MATERIALS PROVIDED below:
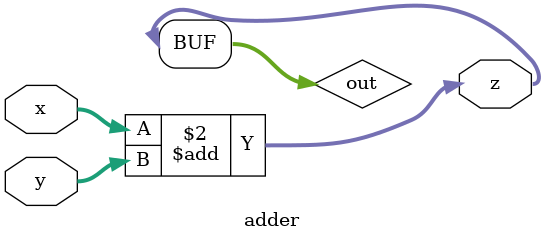
<source format=v>
`timescale 1ns/1ns
module adder(z,x,y);
input [15:0] x;
input [15:0] y;
output [15:0] z;
reg [15:0] out;
assign z=out;
always @(*) begin
out=x+y;
end
endmodule

</source>
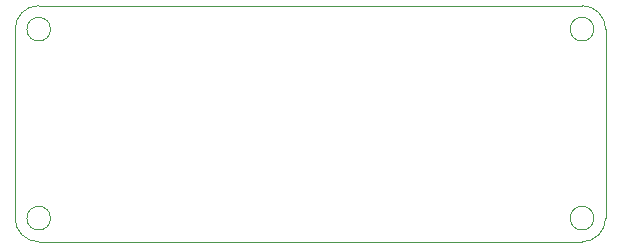
<source format=gbr>
%TF.GenerationSoftware,KiCad,Pcbnew,9.0.0-rc3*%
%TF.CreationDate,2025-03-08T22:35:06-05:00*%
%TF.ProjectId,reggie_jig,72656767-6965-45f6-9a69-672e6b696361,rev?*%
%TF.SameCoordinates,Original*%
%TF.FileFunction,Profile,NP*%
%FSLAX46Y46*%
G04 Gerber Fmt 4.6, Leading zero omitted, Abs format (unit mm)*
G04 Created by KiCad (PCBNEW 9.0.0-rc3) date 2025-03-08 22:35:06*
%MOMM*%
%LPD*%
G01*
G04 APERTURE LIST*
%TA.AperFunction,Profile*%
%ADD10C,0.050000*%
%TD*%
G04 APERTURE END LIST*
D10*
X152800000Y-107500000D02*
G75*
G02*
X150800000Y-107500000I-1000000J0D01*
G01*
X150800000Y-107500000D02*
G75*
G02*
X152800000Y-107500000I1000000J0D01*
G01*
X152800000Y-123500000D02*
G75*
G02*
X150800000Y-123500000I-1000000J0D01*
G01*
X150800000Y-123500000D02*
G75*
G02*
X152800000Y-123500000I1000000J0D01*
G01*
X106800000Y-123500000D02*
G75*
G02*
X104800000Y-123500000I-1000000J0D01*
G01*
X104800000Y-123500000D02*
G75*
G02*
X106800000Y-123500000I1000000J0D01*
G01*
X106800000Y-107500000D02*
G75*
G02*
X104800000Y-107500000I-1000000J0D01*
G01*
X104800000Y-107500000D02*
G75*
G02*
X106800000Y-107500000I1000000J0D01*
G01*
X151800000Y-105500000D02*
G75*
G02*
X153800000Y-107500000I0J-2000000D01*
G01*
X103800000Y-107500000D02*
G75*
G02*
X105800000Y-105500000I2000000J0D01*
G01*
X153800000Y-123500000D02*
G75*
G02*
X151800000Y-125500000I-2000000J0D01*
G01*
X105800000Y-125500000D02*
G75*
G02*
X103800000Y-123500000I0J2000000D01*
G01*
X103800000Y-123500000D02*
X103800000Y-107500000D01*
X151800000Y-125500000D02*
X105800000Y-125500000D01*
X153800000Y-107500000D02*
X153800000Y-123500000D01*
X105800000Y-105500000D02*
X151800000Y-105500000D01*
M02*

</source>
End of MATERIALS PROVIDED.
### WHAT THE EXERCISE ASKS
This exercise calls for a verbatim output of the entries, pictures omitted.

### SOLUTION TO THIS EXERCISE
<source format=v>
`timescale 1ns/1ns
module adder(z,x,y);
input [15:0] x;
input [15:0] y;
output [15:0] z;
reg [15:0] out;
assign z=out;
always @(*) begin
out=x+y;
end
endmodule

</source>
<source format=gbr>
%TF.GenerationSoftware,KiCad,Pcbnew,9.0.0-rc3*%
%TF.CreationDate,2025-03-08T22:35:06-05:00*%
%TF.ProjectId,reggie_jig,72656767-6965-45f6-9a69-672e6b696361,rev?*%
%TF.SameCoordinates,Original*%
%TF.FileFunction,Profile,NP*%
%FSLAX46Y46*%
G04 Gerber Fmt 4.6, Leading zero omitted, Abs format (unit mm)*
G04 Created by KiCad (PCBNEW 9.0.0-rc3) date 2025-03-08 22:35:06*
%MOMM*%
%LPD*%
G01*
G04 APERTURE LIST*
%TA.AperFunction,Profile*%
%ADD10C,0.050000*%
%TD*%
G04 APERTURE END LIST*
D10*
X152800000Y-107500000D02*
G75*
G02*
X150800000Y-107500000I-1000000J0D01*
G01*
X150800000Y-107500000D02*
G75*
G02*
X152800000Y-107500000I1000000J0D01*
G01*
X152800000Y-123500000D02*
G75*
G02*
X150800000Y-123500000I-1000000J0D01*
G01*
X150800000Y-123500000D02*
G75*
G02*
X152800000Y-123500000I1000000J0D01*
G01*
X106800000Y-123500000D02*
G75*
G02*
X104800000Y-123500000I-1000000J0D01*
G01*
X104800000Y-123500000D02*
G75*
G02*
X106800000Y-123500000I1000000J0D01*
G01*
X106800000Y-107500000D02*
G75*
G02*
X104800000Y-107500000I-1000000J0D01*
G01*
X104800000Y-107500000D02*
G75*
G02*
X106800000Y-107500000I1000000J0D01*
G01*
X151800000Y-105500000D02*
G75*
G02*
X153800000Y-107500000I0J-2000000D01*
G01*
X103800000Y-107500000D02*
G75*
G02*
X105800000Y-105500000I2000000J0D01*
G01*
X153800000Y-123500000D02*
G75*
G02*
X151800000Y-125500000I-2000000J0D01*
G01*
X105800000Y-125500000D02*
G75*
G02*
X103800000Y-123500000I0J2000000D01*
G01*
X103800000Y-123500000D02*
X103800000Y-107500000D01*
X151800000Y-125500000D02*
X105800000Y-125500000D01*
X153800000Y-107500000D02*
X153800000Y-123500000D01*
X105800000Y-105500000D02*
X151800000Y-105500000D01*
M02*

</source>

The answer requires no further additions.